In July 2023, the industry group sued the E.P.A., as well as the National Academies, accusing researchers of a lack of scientific integrity. The chemistry council said that lack of integrity made the use of the National Academies research in regulating formaldehyde “arbitrary, capricious, and unlawful.”

“It was relentless, and beyond the pale,” said Maria Doa, a scientist at the E.P.A. for 30 years who is now senior director of chemicals policy at the Environmental Defense Fund. “They really ratcheted up their attacks on federal employees.”

The National Academies stood its ground, issuing a report the following month affirming the E.P.A.’s Integrated Risk Information System findings that formaldehyde is carcinogenic and increases leukemia risk.

Those conclusions are shared by other global health authorities.

Mary Schubauer-Berigan, the evidence-synthesis head at the World Health Organization’s Agency for Research on Cancer, said there was “sufficient evidence in humans” that formaldehyde causes leukemia as and nasopharynx cancer. Mikko Vaananen, a spokesman for the European Chemicals Agency, said that while some questions around specific links to leukemia remained unanswered, evidence was sufficient to classify formaldehyde as a carcinogen. Formaldehyde “cannot in principle be placed on the E.U. market,” he said.

In March 2024, a federal judge dismissed the chemistry council’s lawsuit. And early this year, near the end of the Biden administration, the E.P.A. issued a final risk determination, under the Toxic Substances Control Act: Formaldehyde “presents an unreasonable risk of injury to human health.”

Mary A. Fox, an expert in chemical risk assessment at the Johns Hopkins University Bloomberg School of Public Health and a member of a committee that reviewed the E.P.A.’s research on formaldehyde, said agency scientists had accurately reflected the uncertainties around the links between formaldehyde and leukemia. But they had documented many other streams of evidence that indicated that link, Dr. Fox said.

“It’s an inevitable progress of science, that as we learn more over time, we generally learn that health effects appear at lower concentrations than we had thought,” she said.

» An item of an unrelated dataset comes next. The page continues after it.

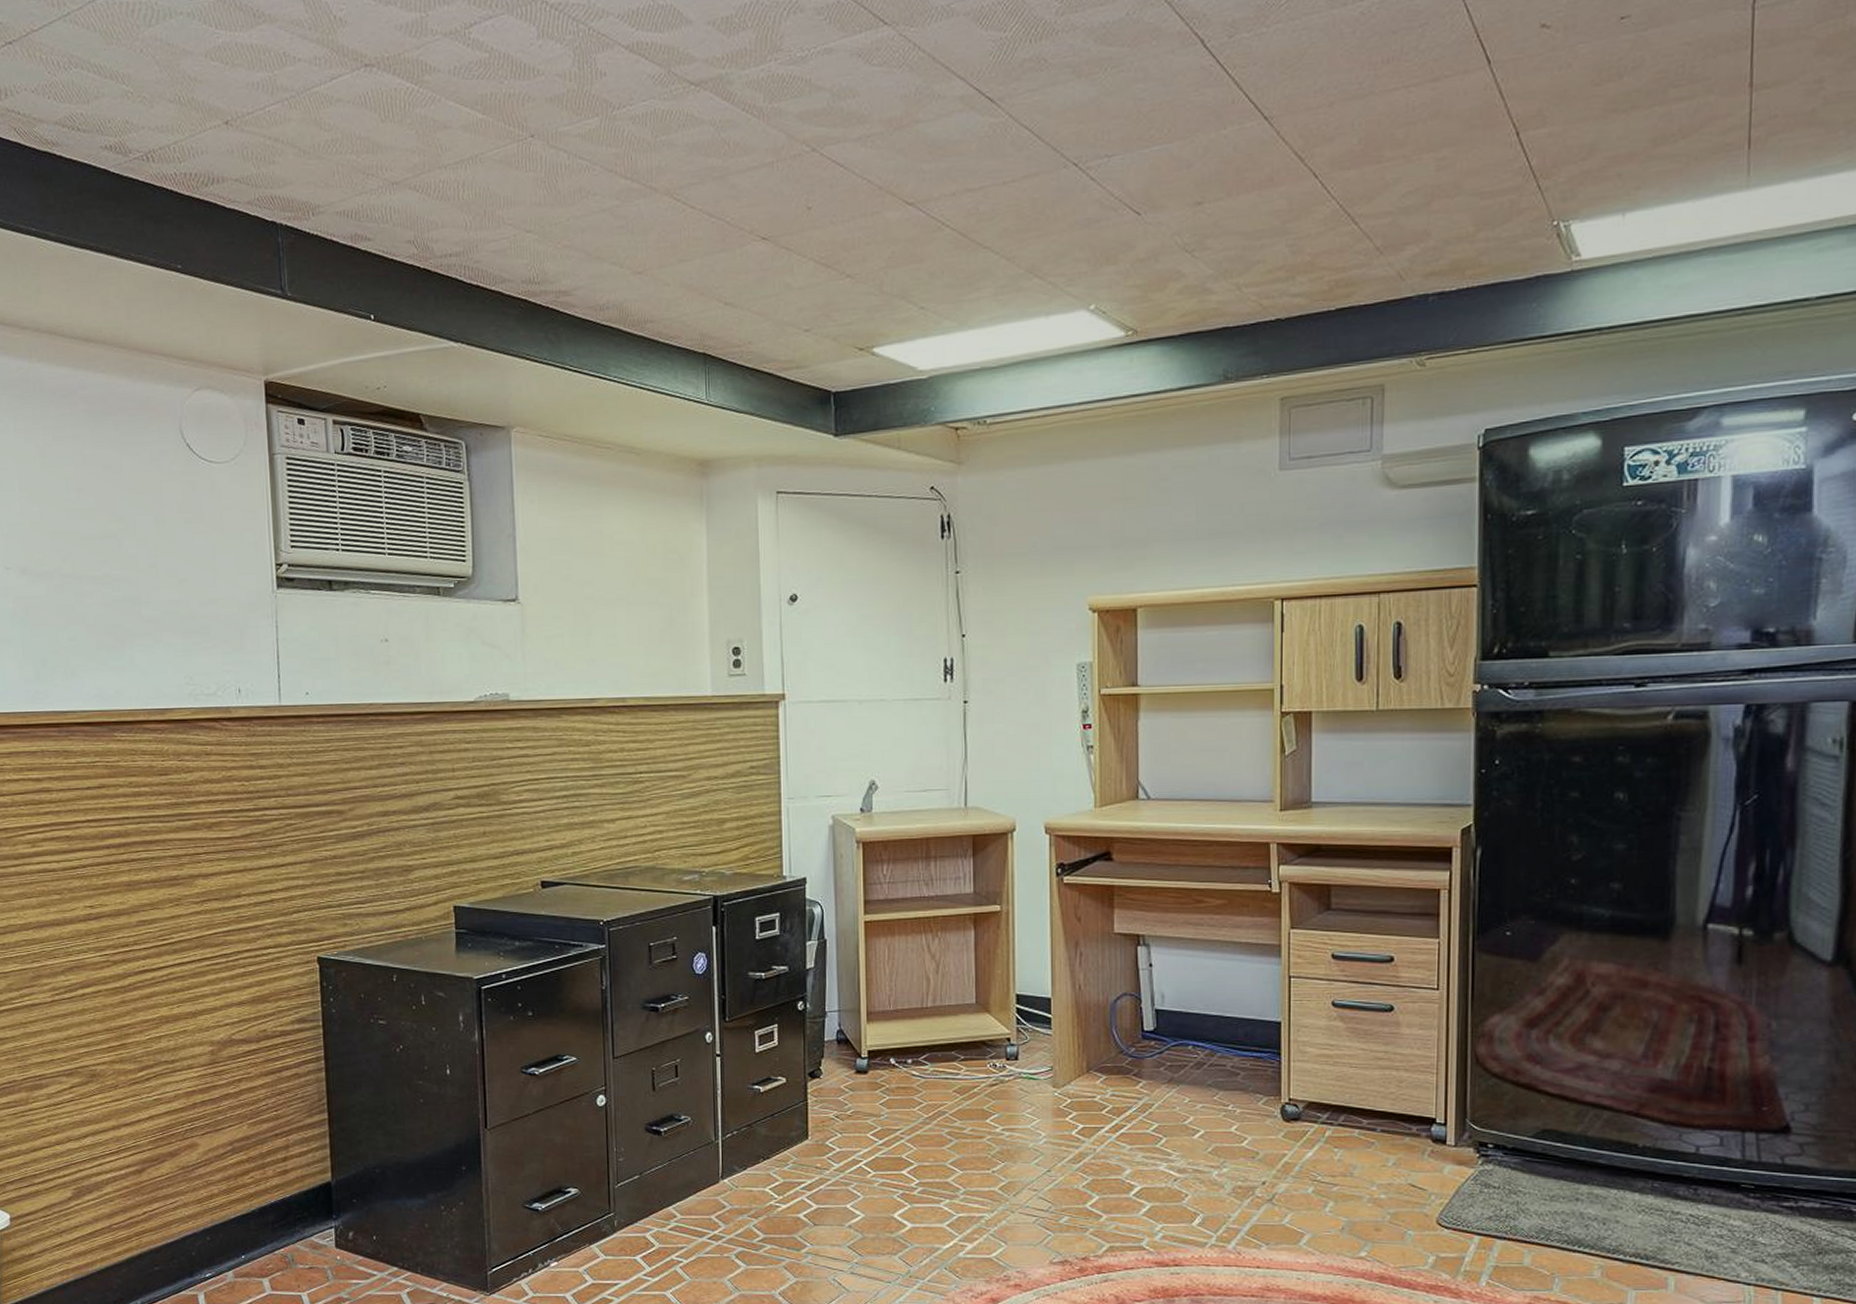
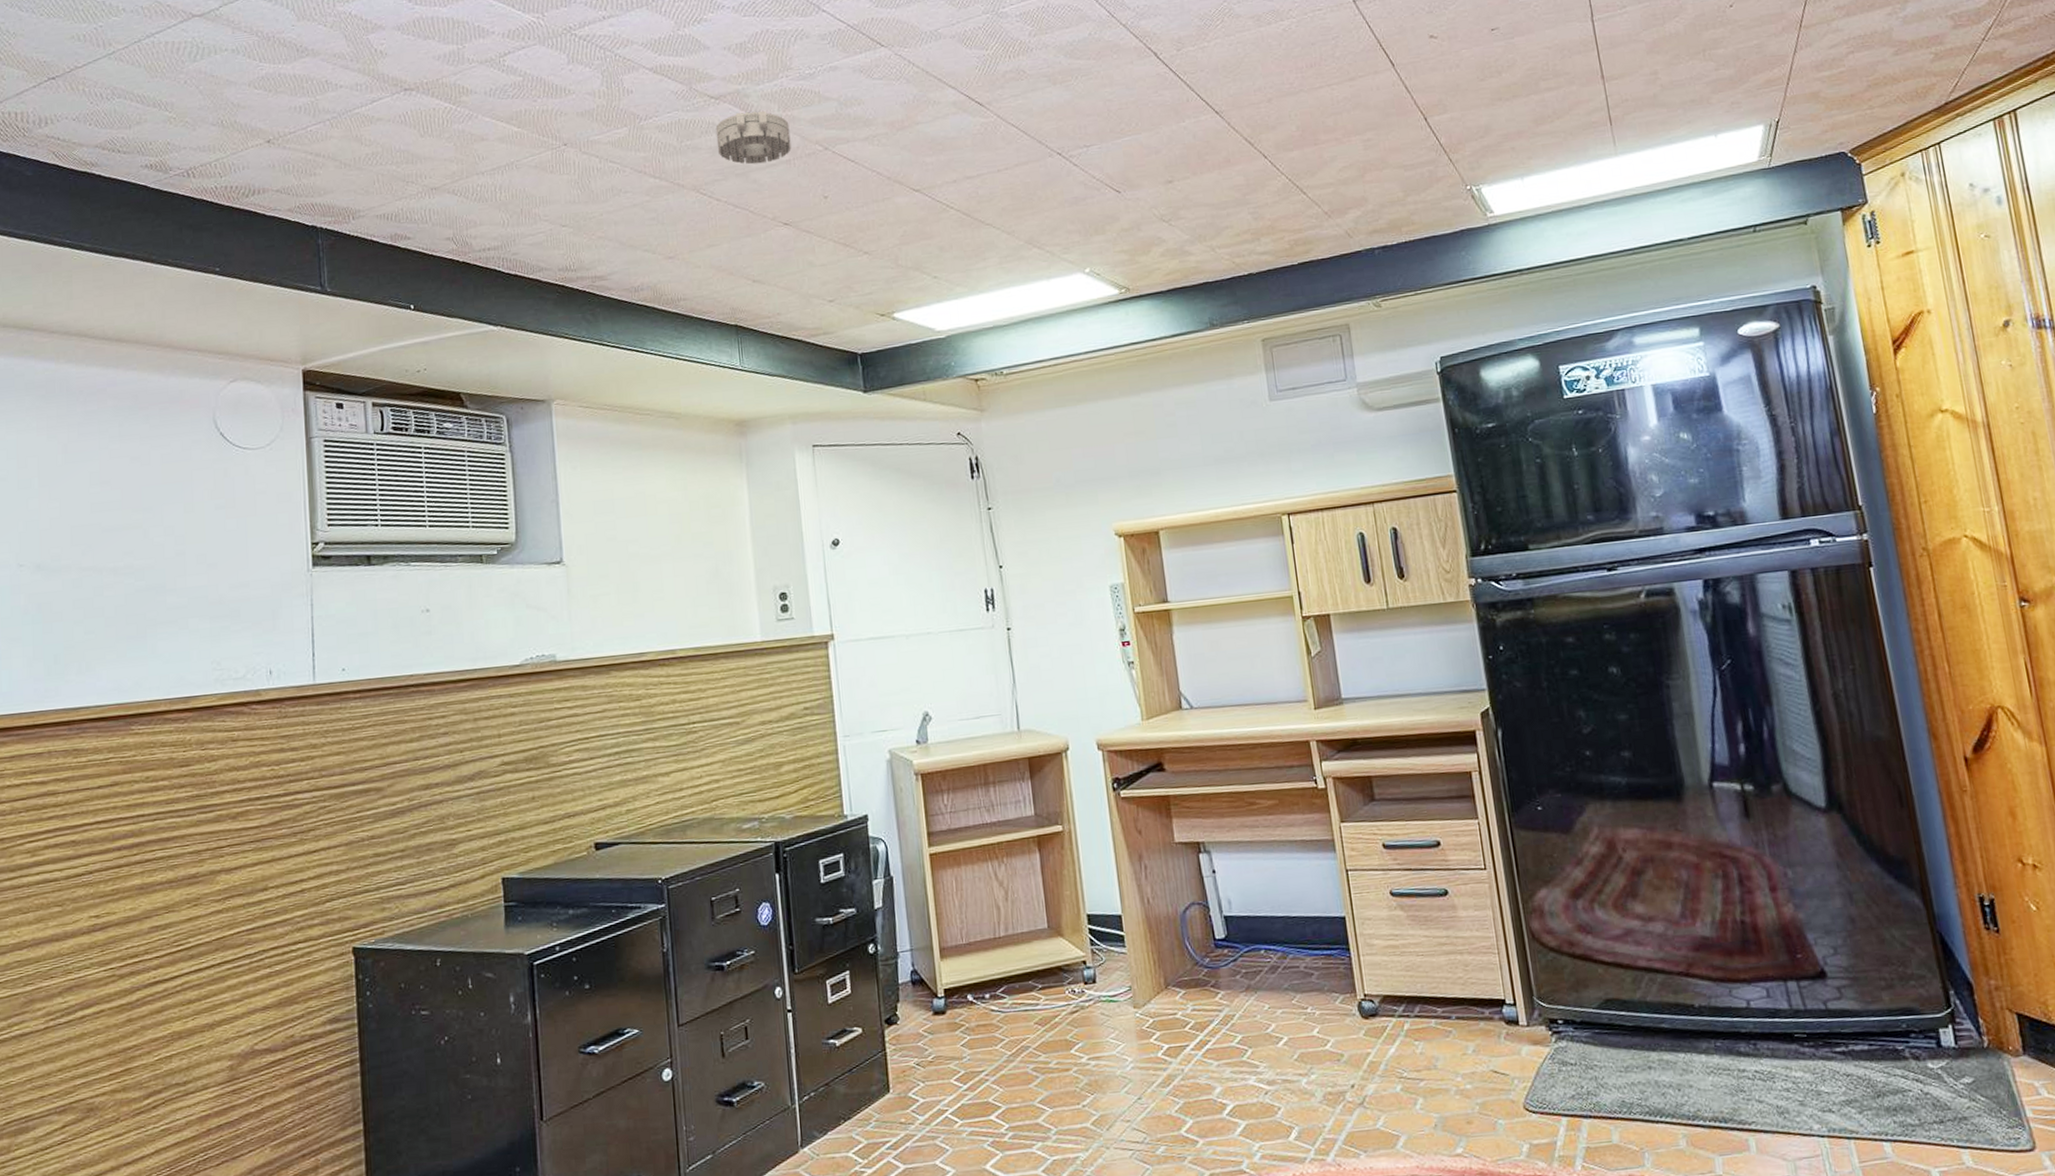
smoke detector: none [694,101,775,166] -> present [715,111,792,165]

Following Mr. Trump’s re-election, the American Chemistry Council signed onto a letter from a range of industry groups calling for broad changes to policy, specifically citing formaldehyde. “We urge your administration to pause and reconsider” the E.P.A. findings on formaldehyde, the Dec. 5 letter said.

The E.P.A. “should go back to the scientific drawing board,” chemistry council said in January. The group was particularly concerned about the workplace limits the agency was suggesting, which it said ignored steps companies were already taking to protect workers, like the use of personal protective equipment.

The A.C.C. is also supporting a bill from Republican members of Congress that would end the Integrated Risk Information System.

Soon after, Trump transition officials said Dr. Dekleva would be returning to the E.P.A. to run a program assessing chemicals for approval. The chemistry council, which has long complained of a backlog, is pushing the agency to speed up approvals.

During the first Trump administration, agency whistle-blowers described in an inspector general’s investigation how they had faced “intense” pressure to eliminate the backlog, sometimes at the expense of safety. Shortly after the inauguration, the Trump administration fired the inspector-general who carried out the investigation.

On Jan. 20, the A.C.C. welcomed President Trump. “Americans want a stronger, more affordable country,” said Mr. Jahn, the group’s president. “America’s chemical manufacturers can help.”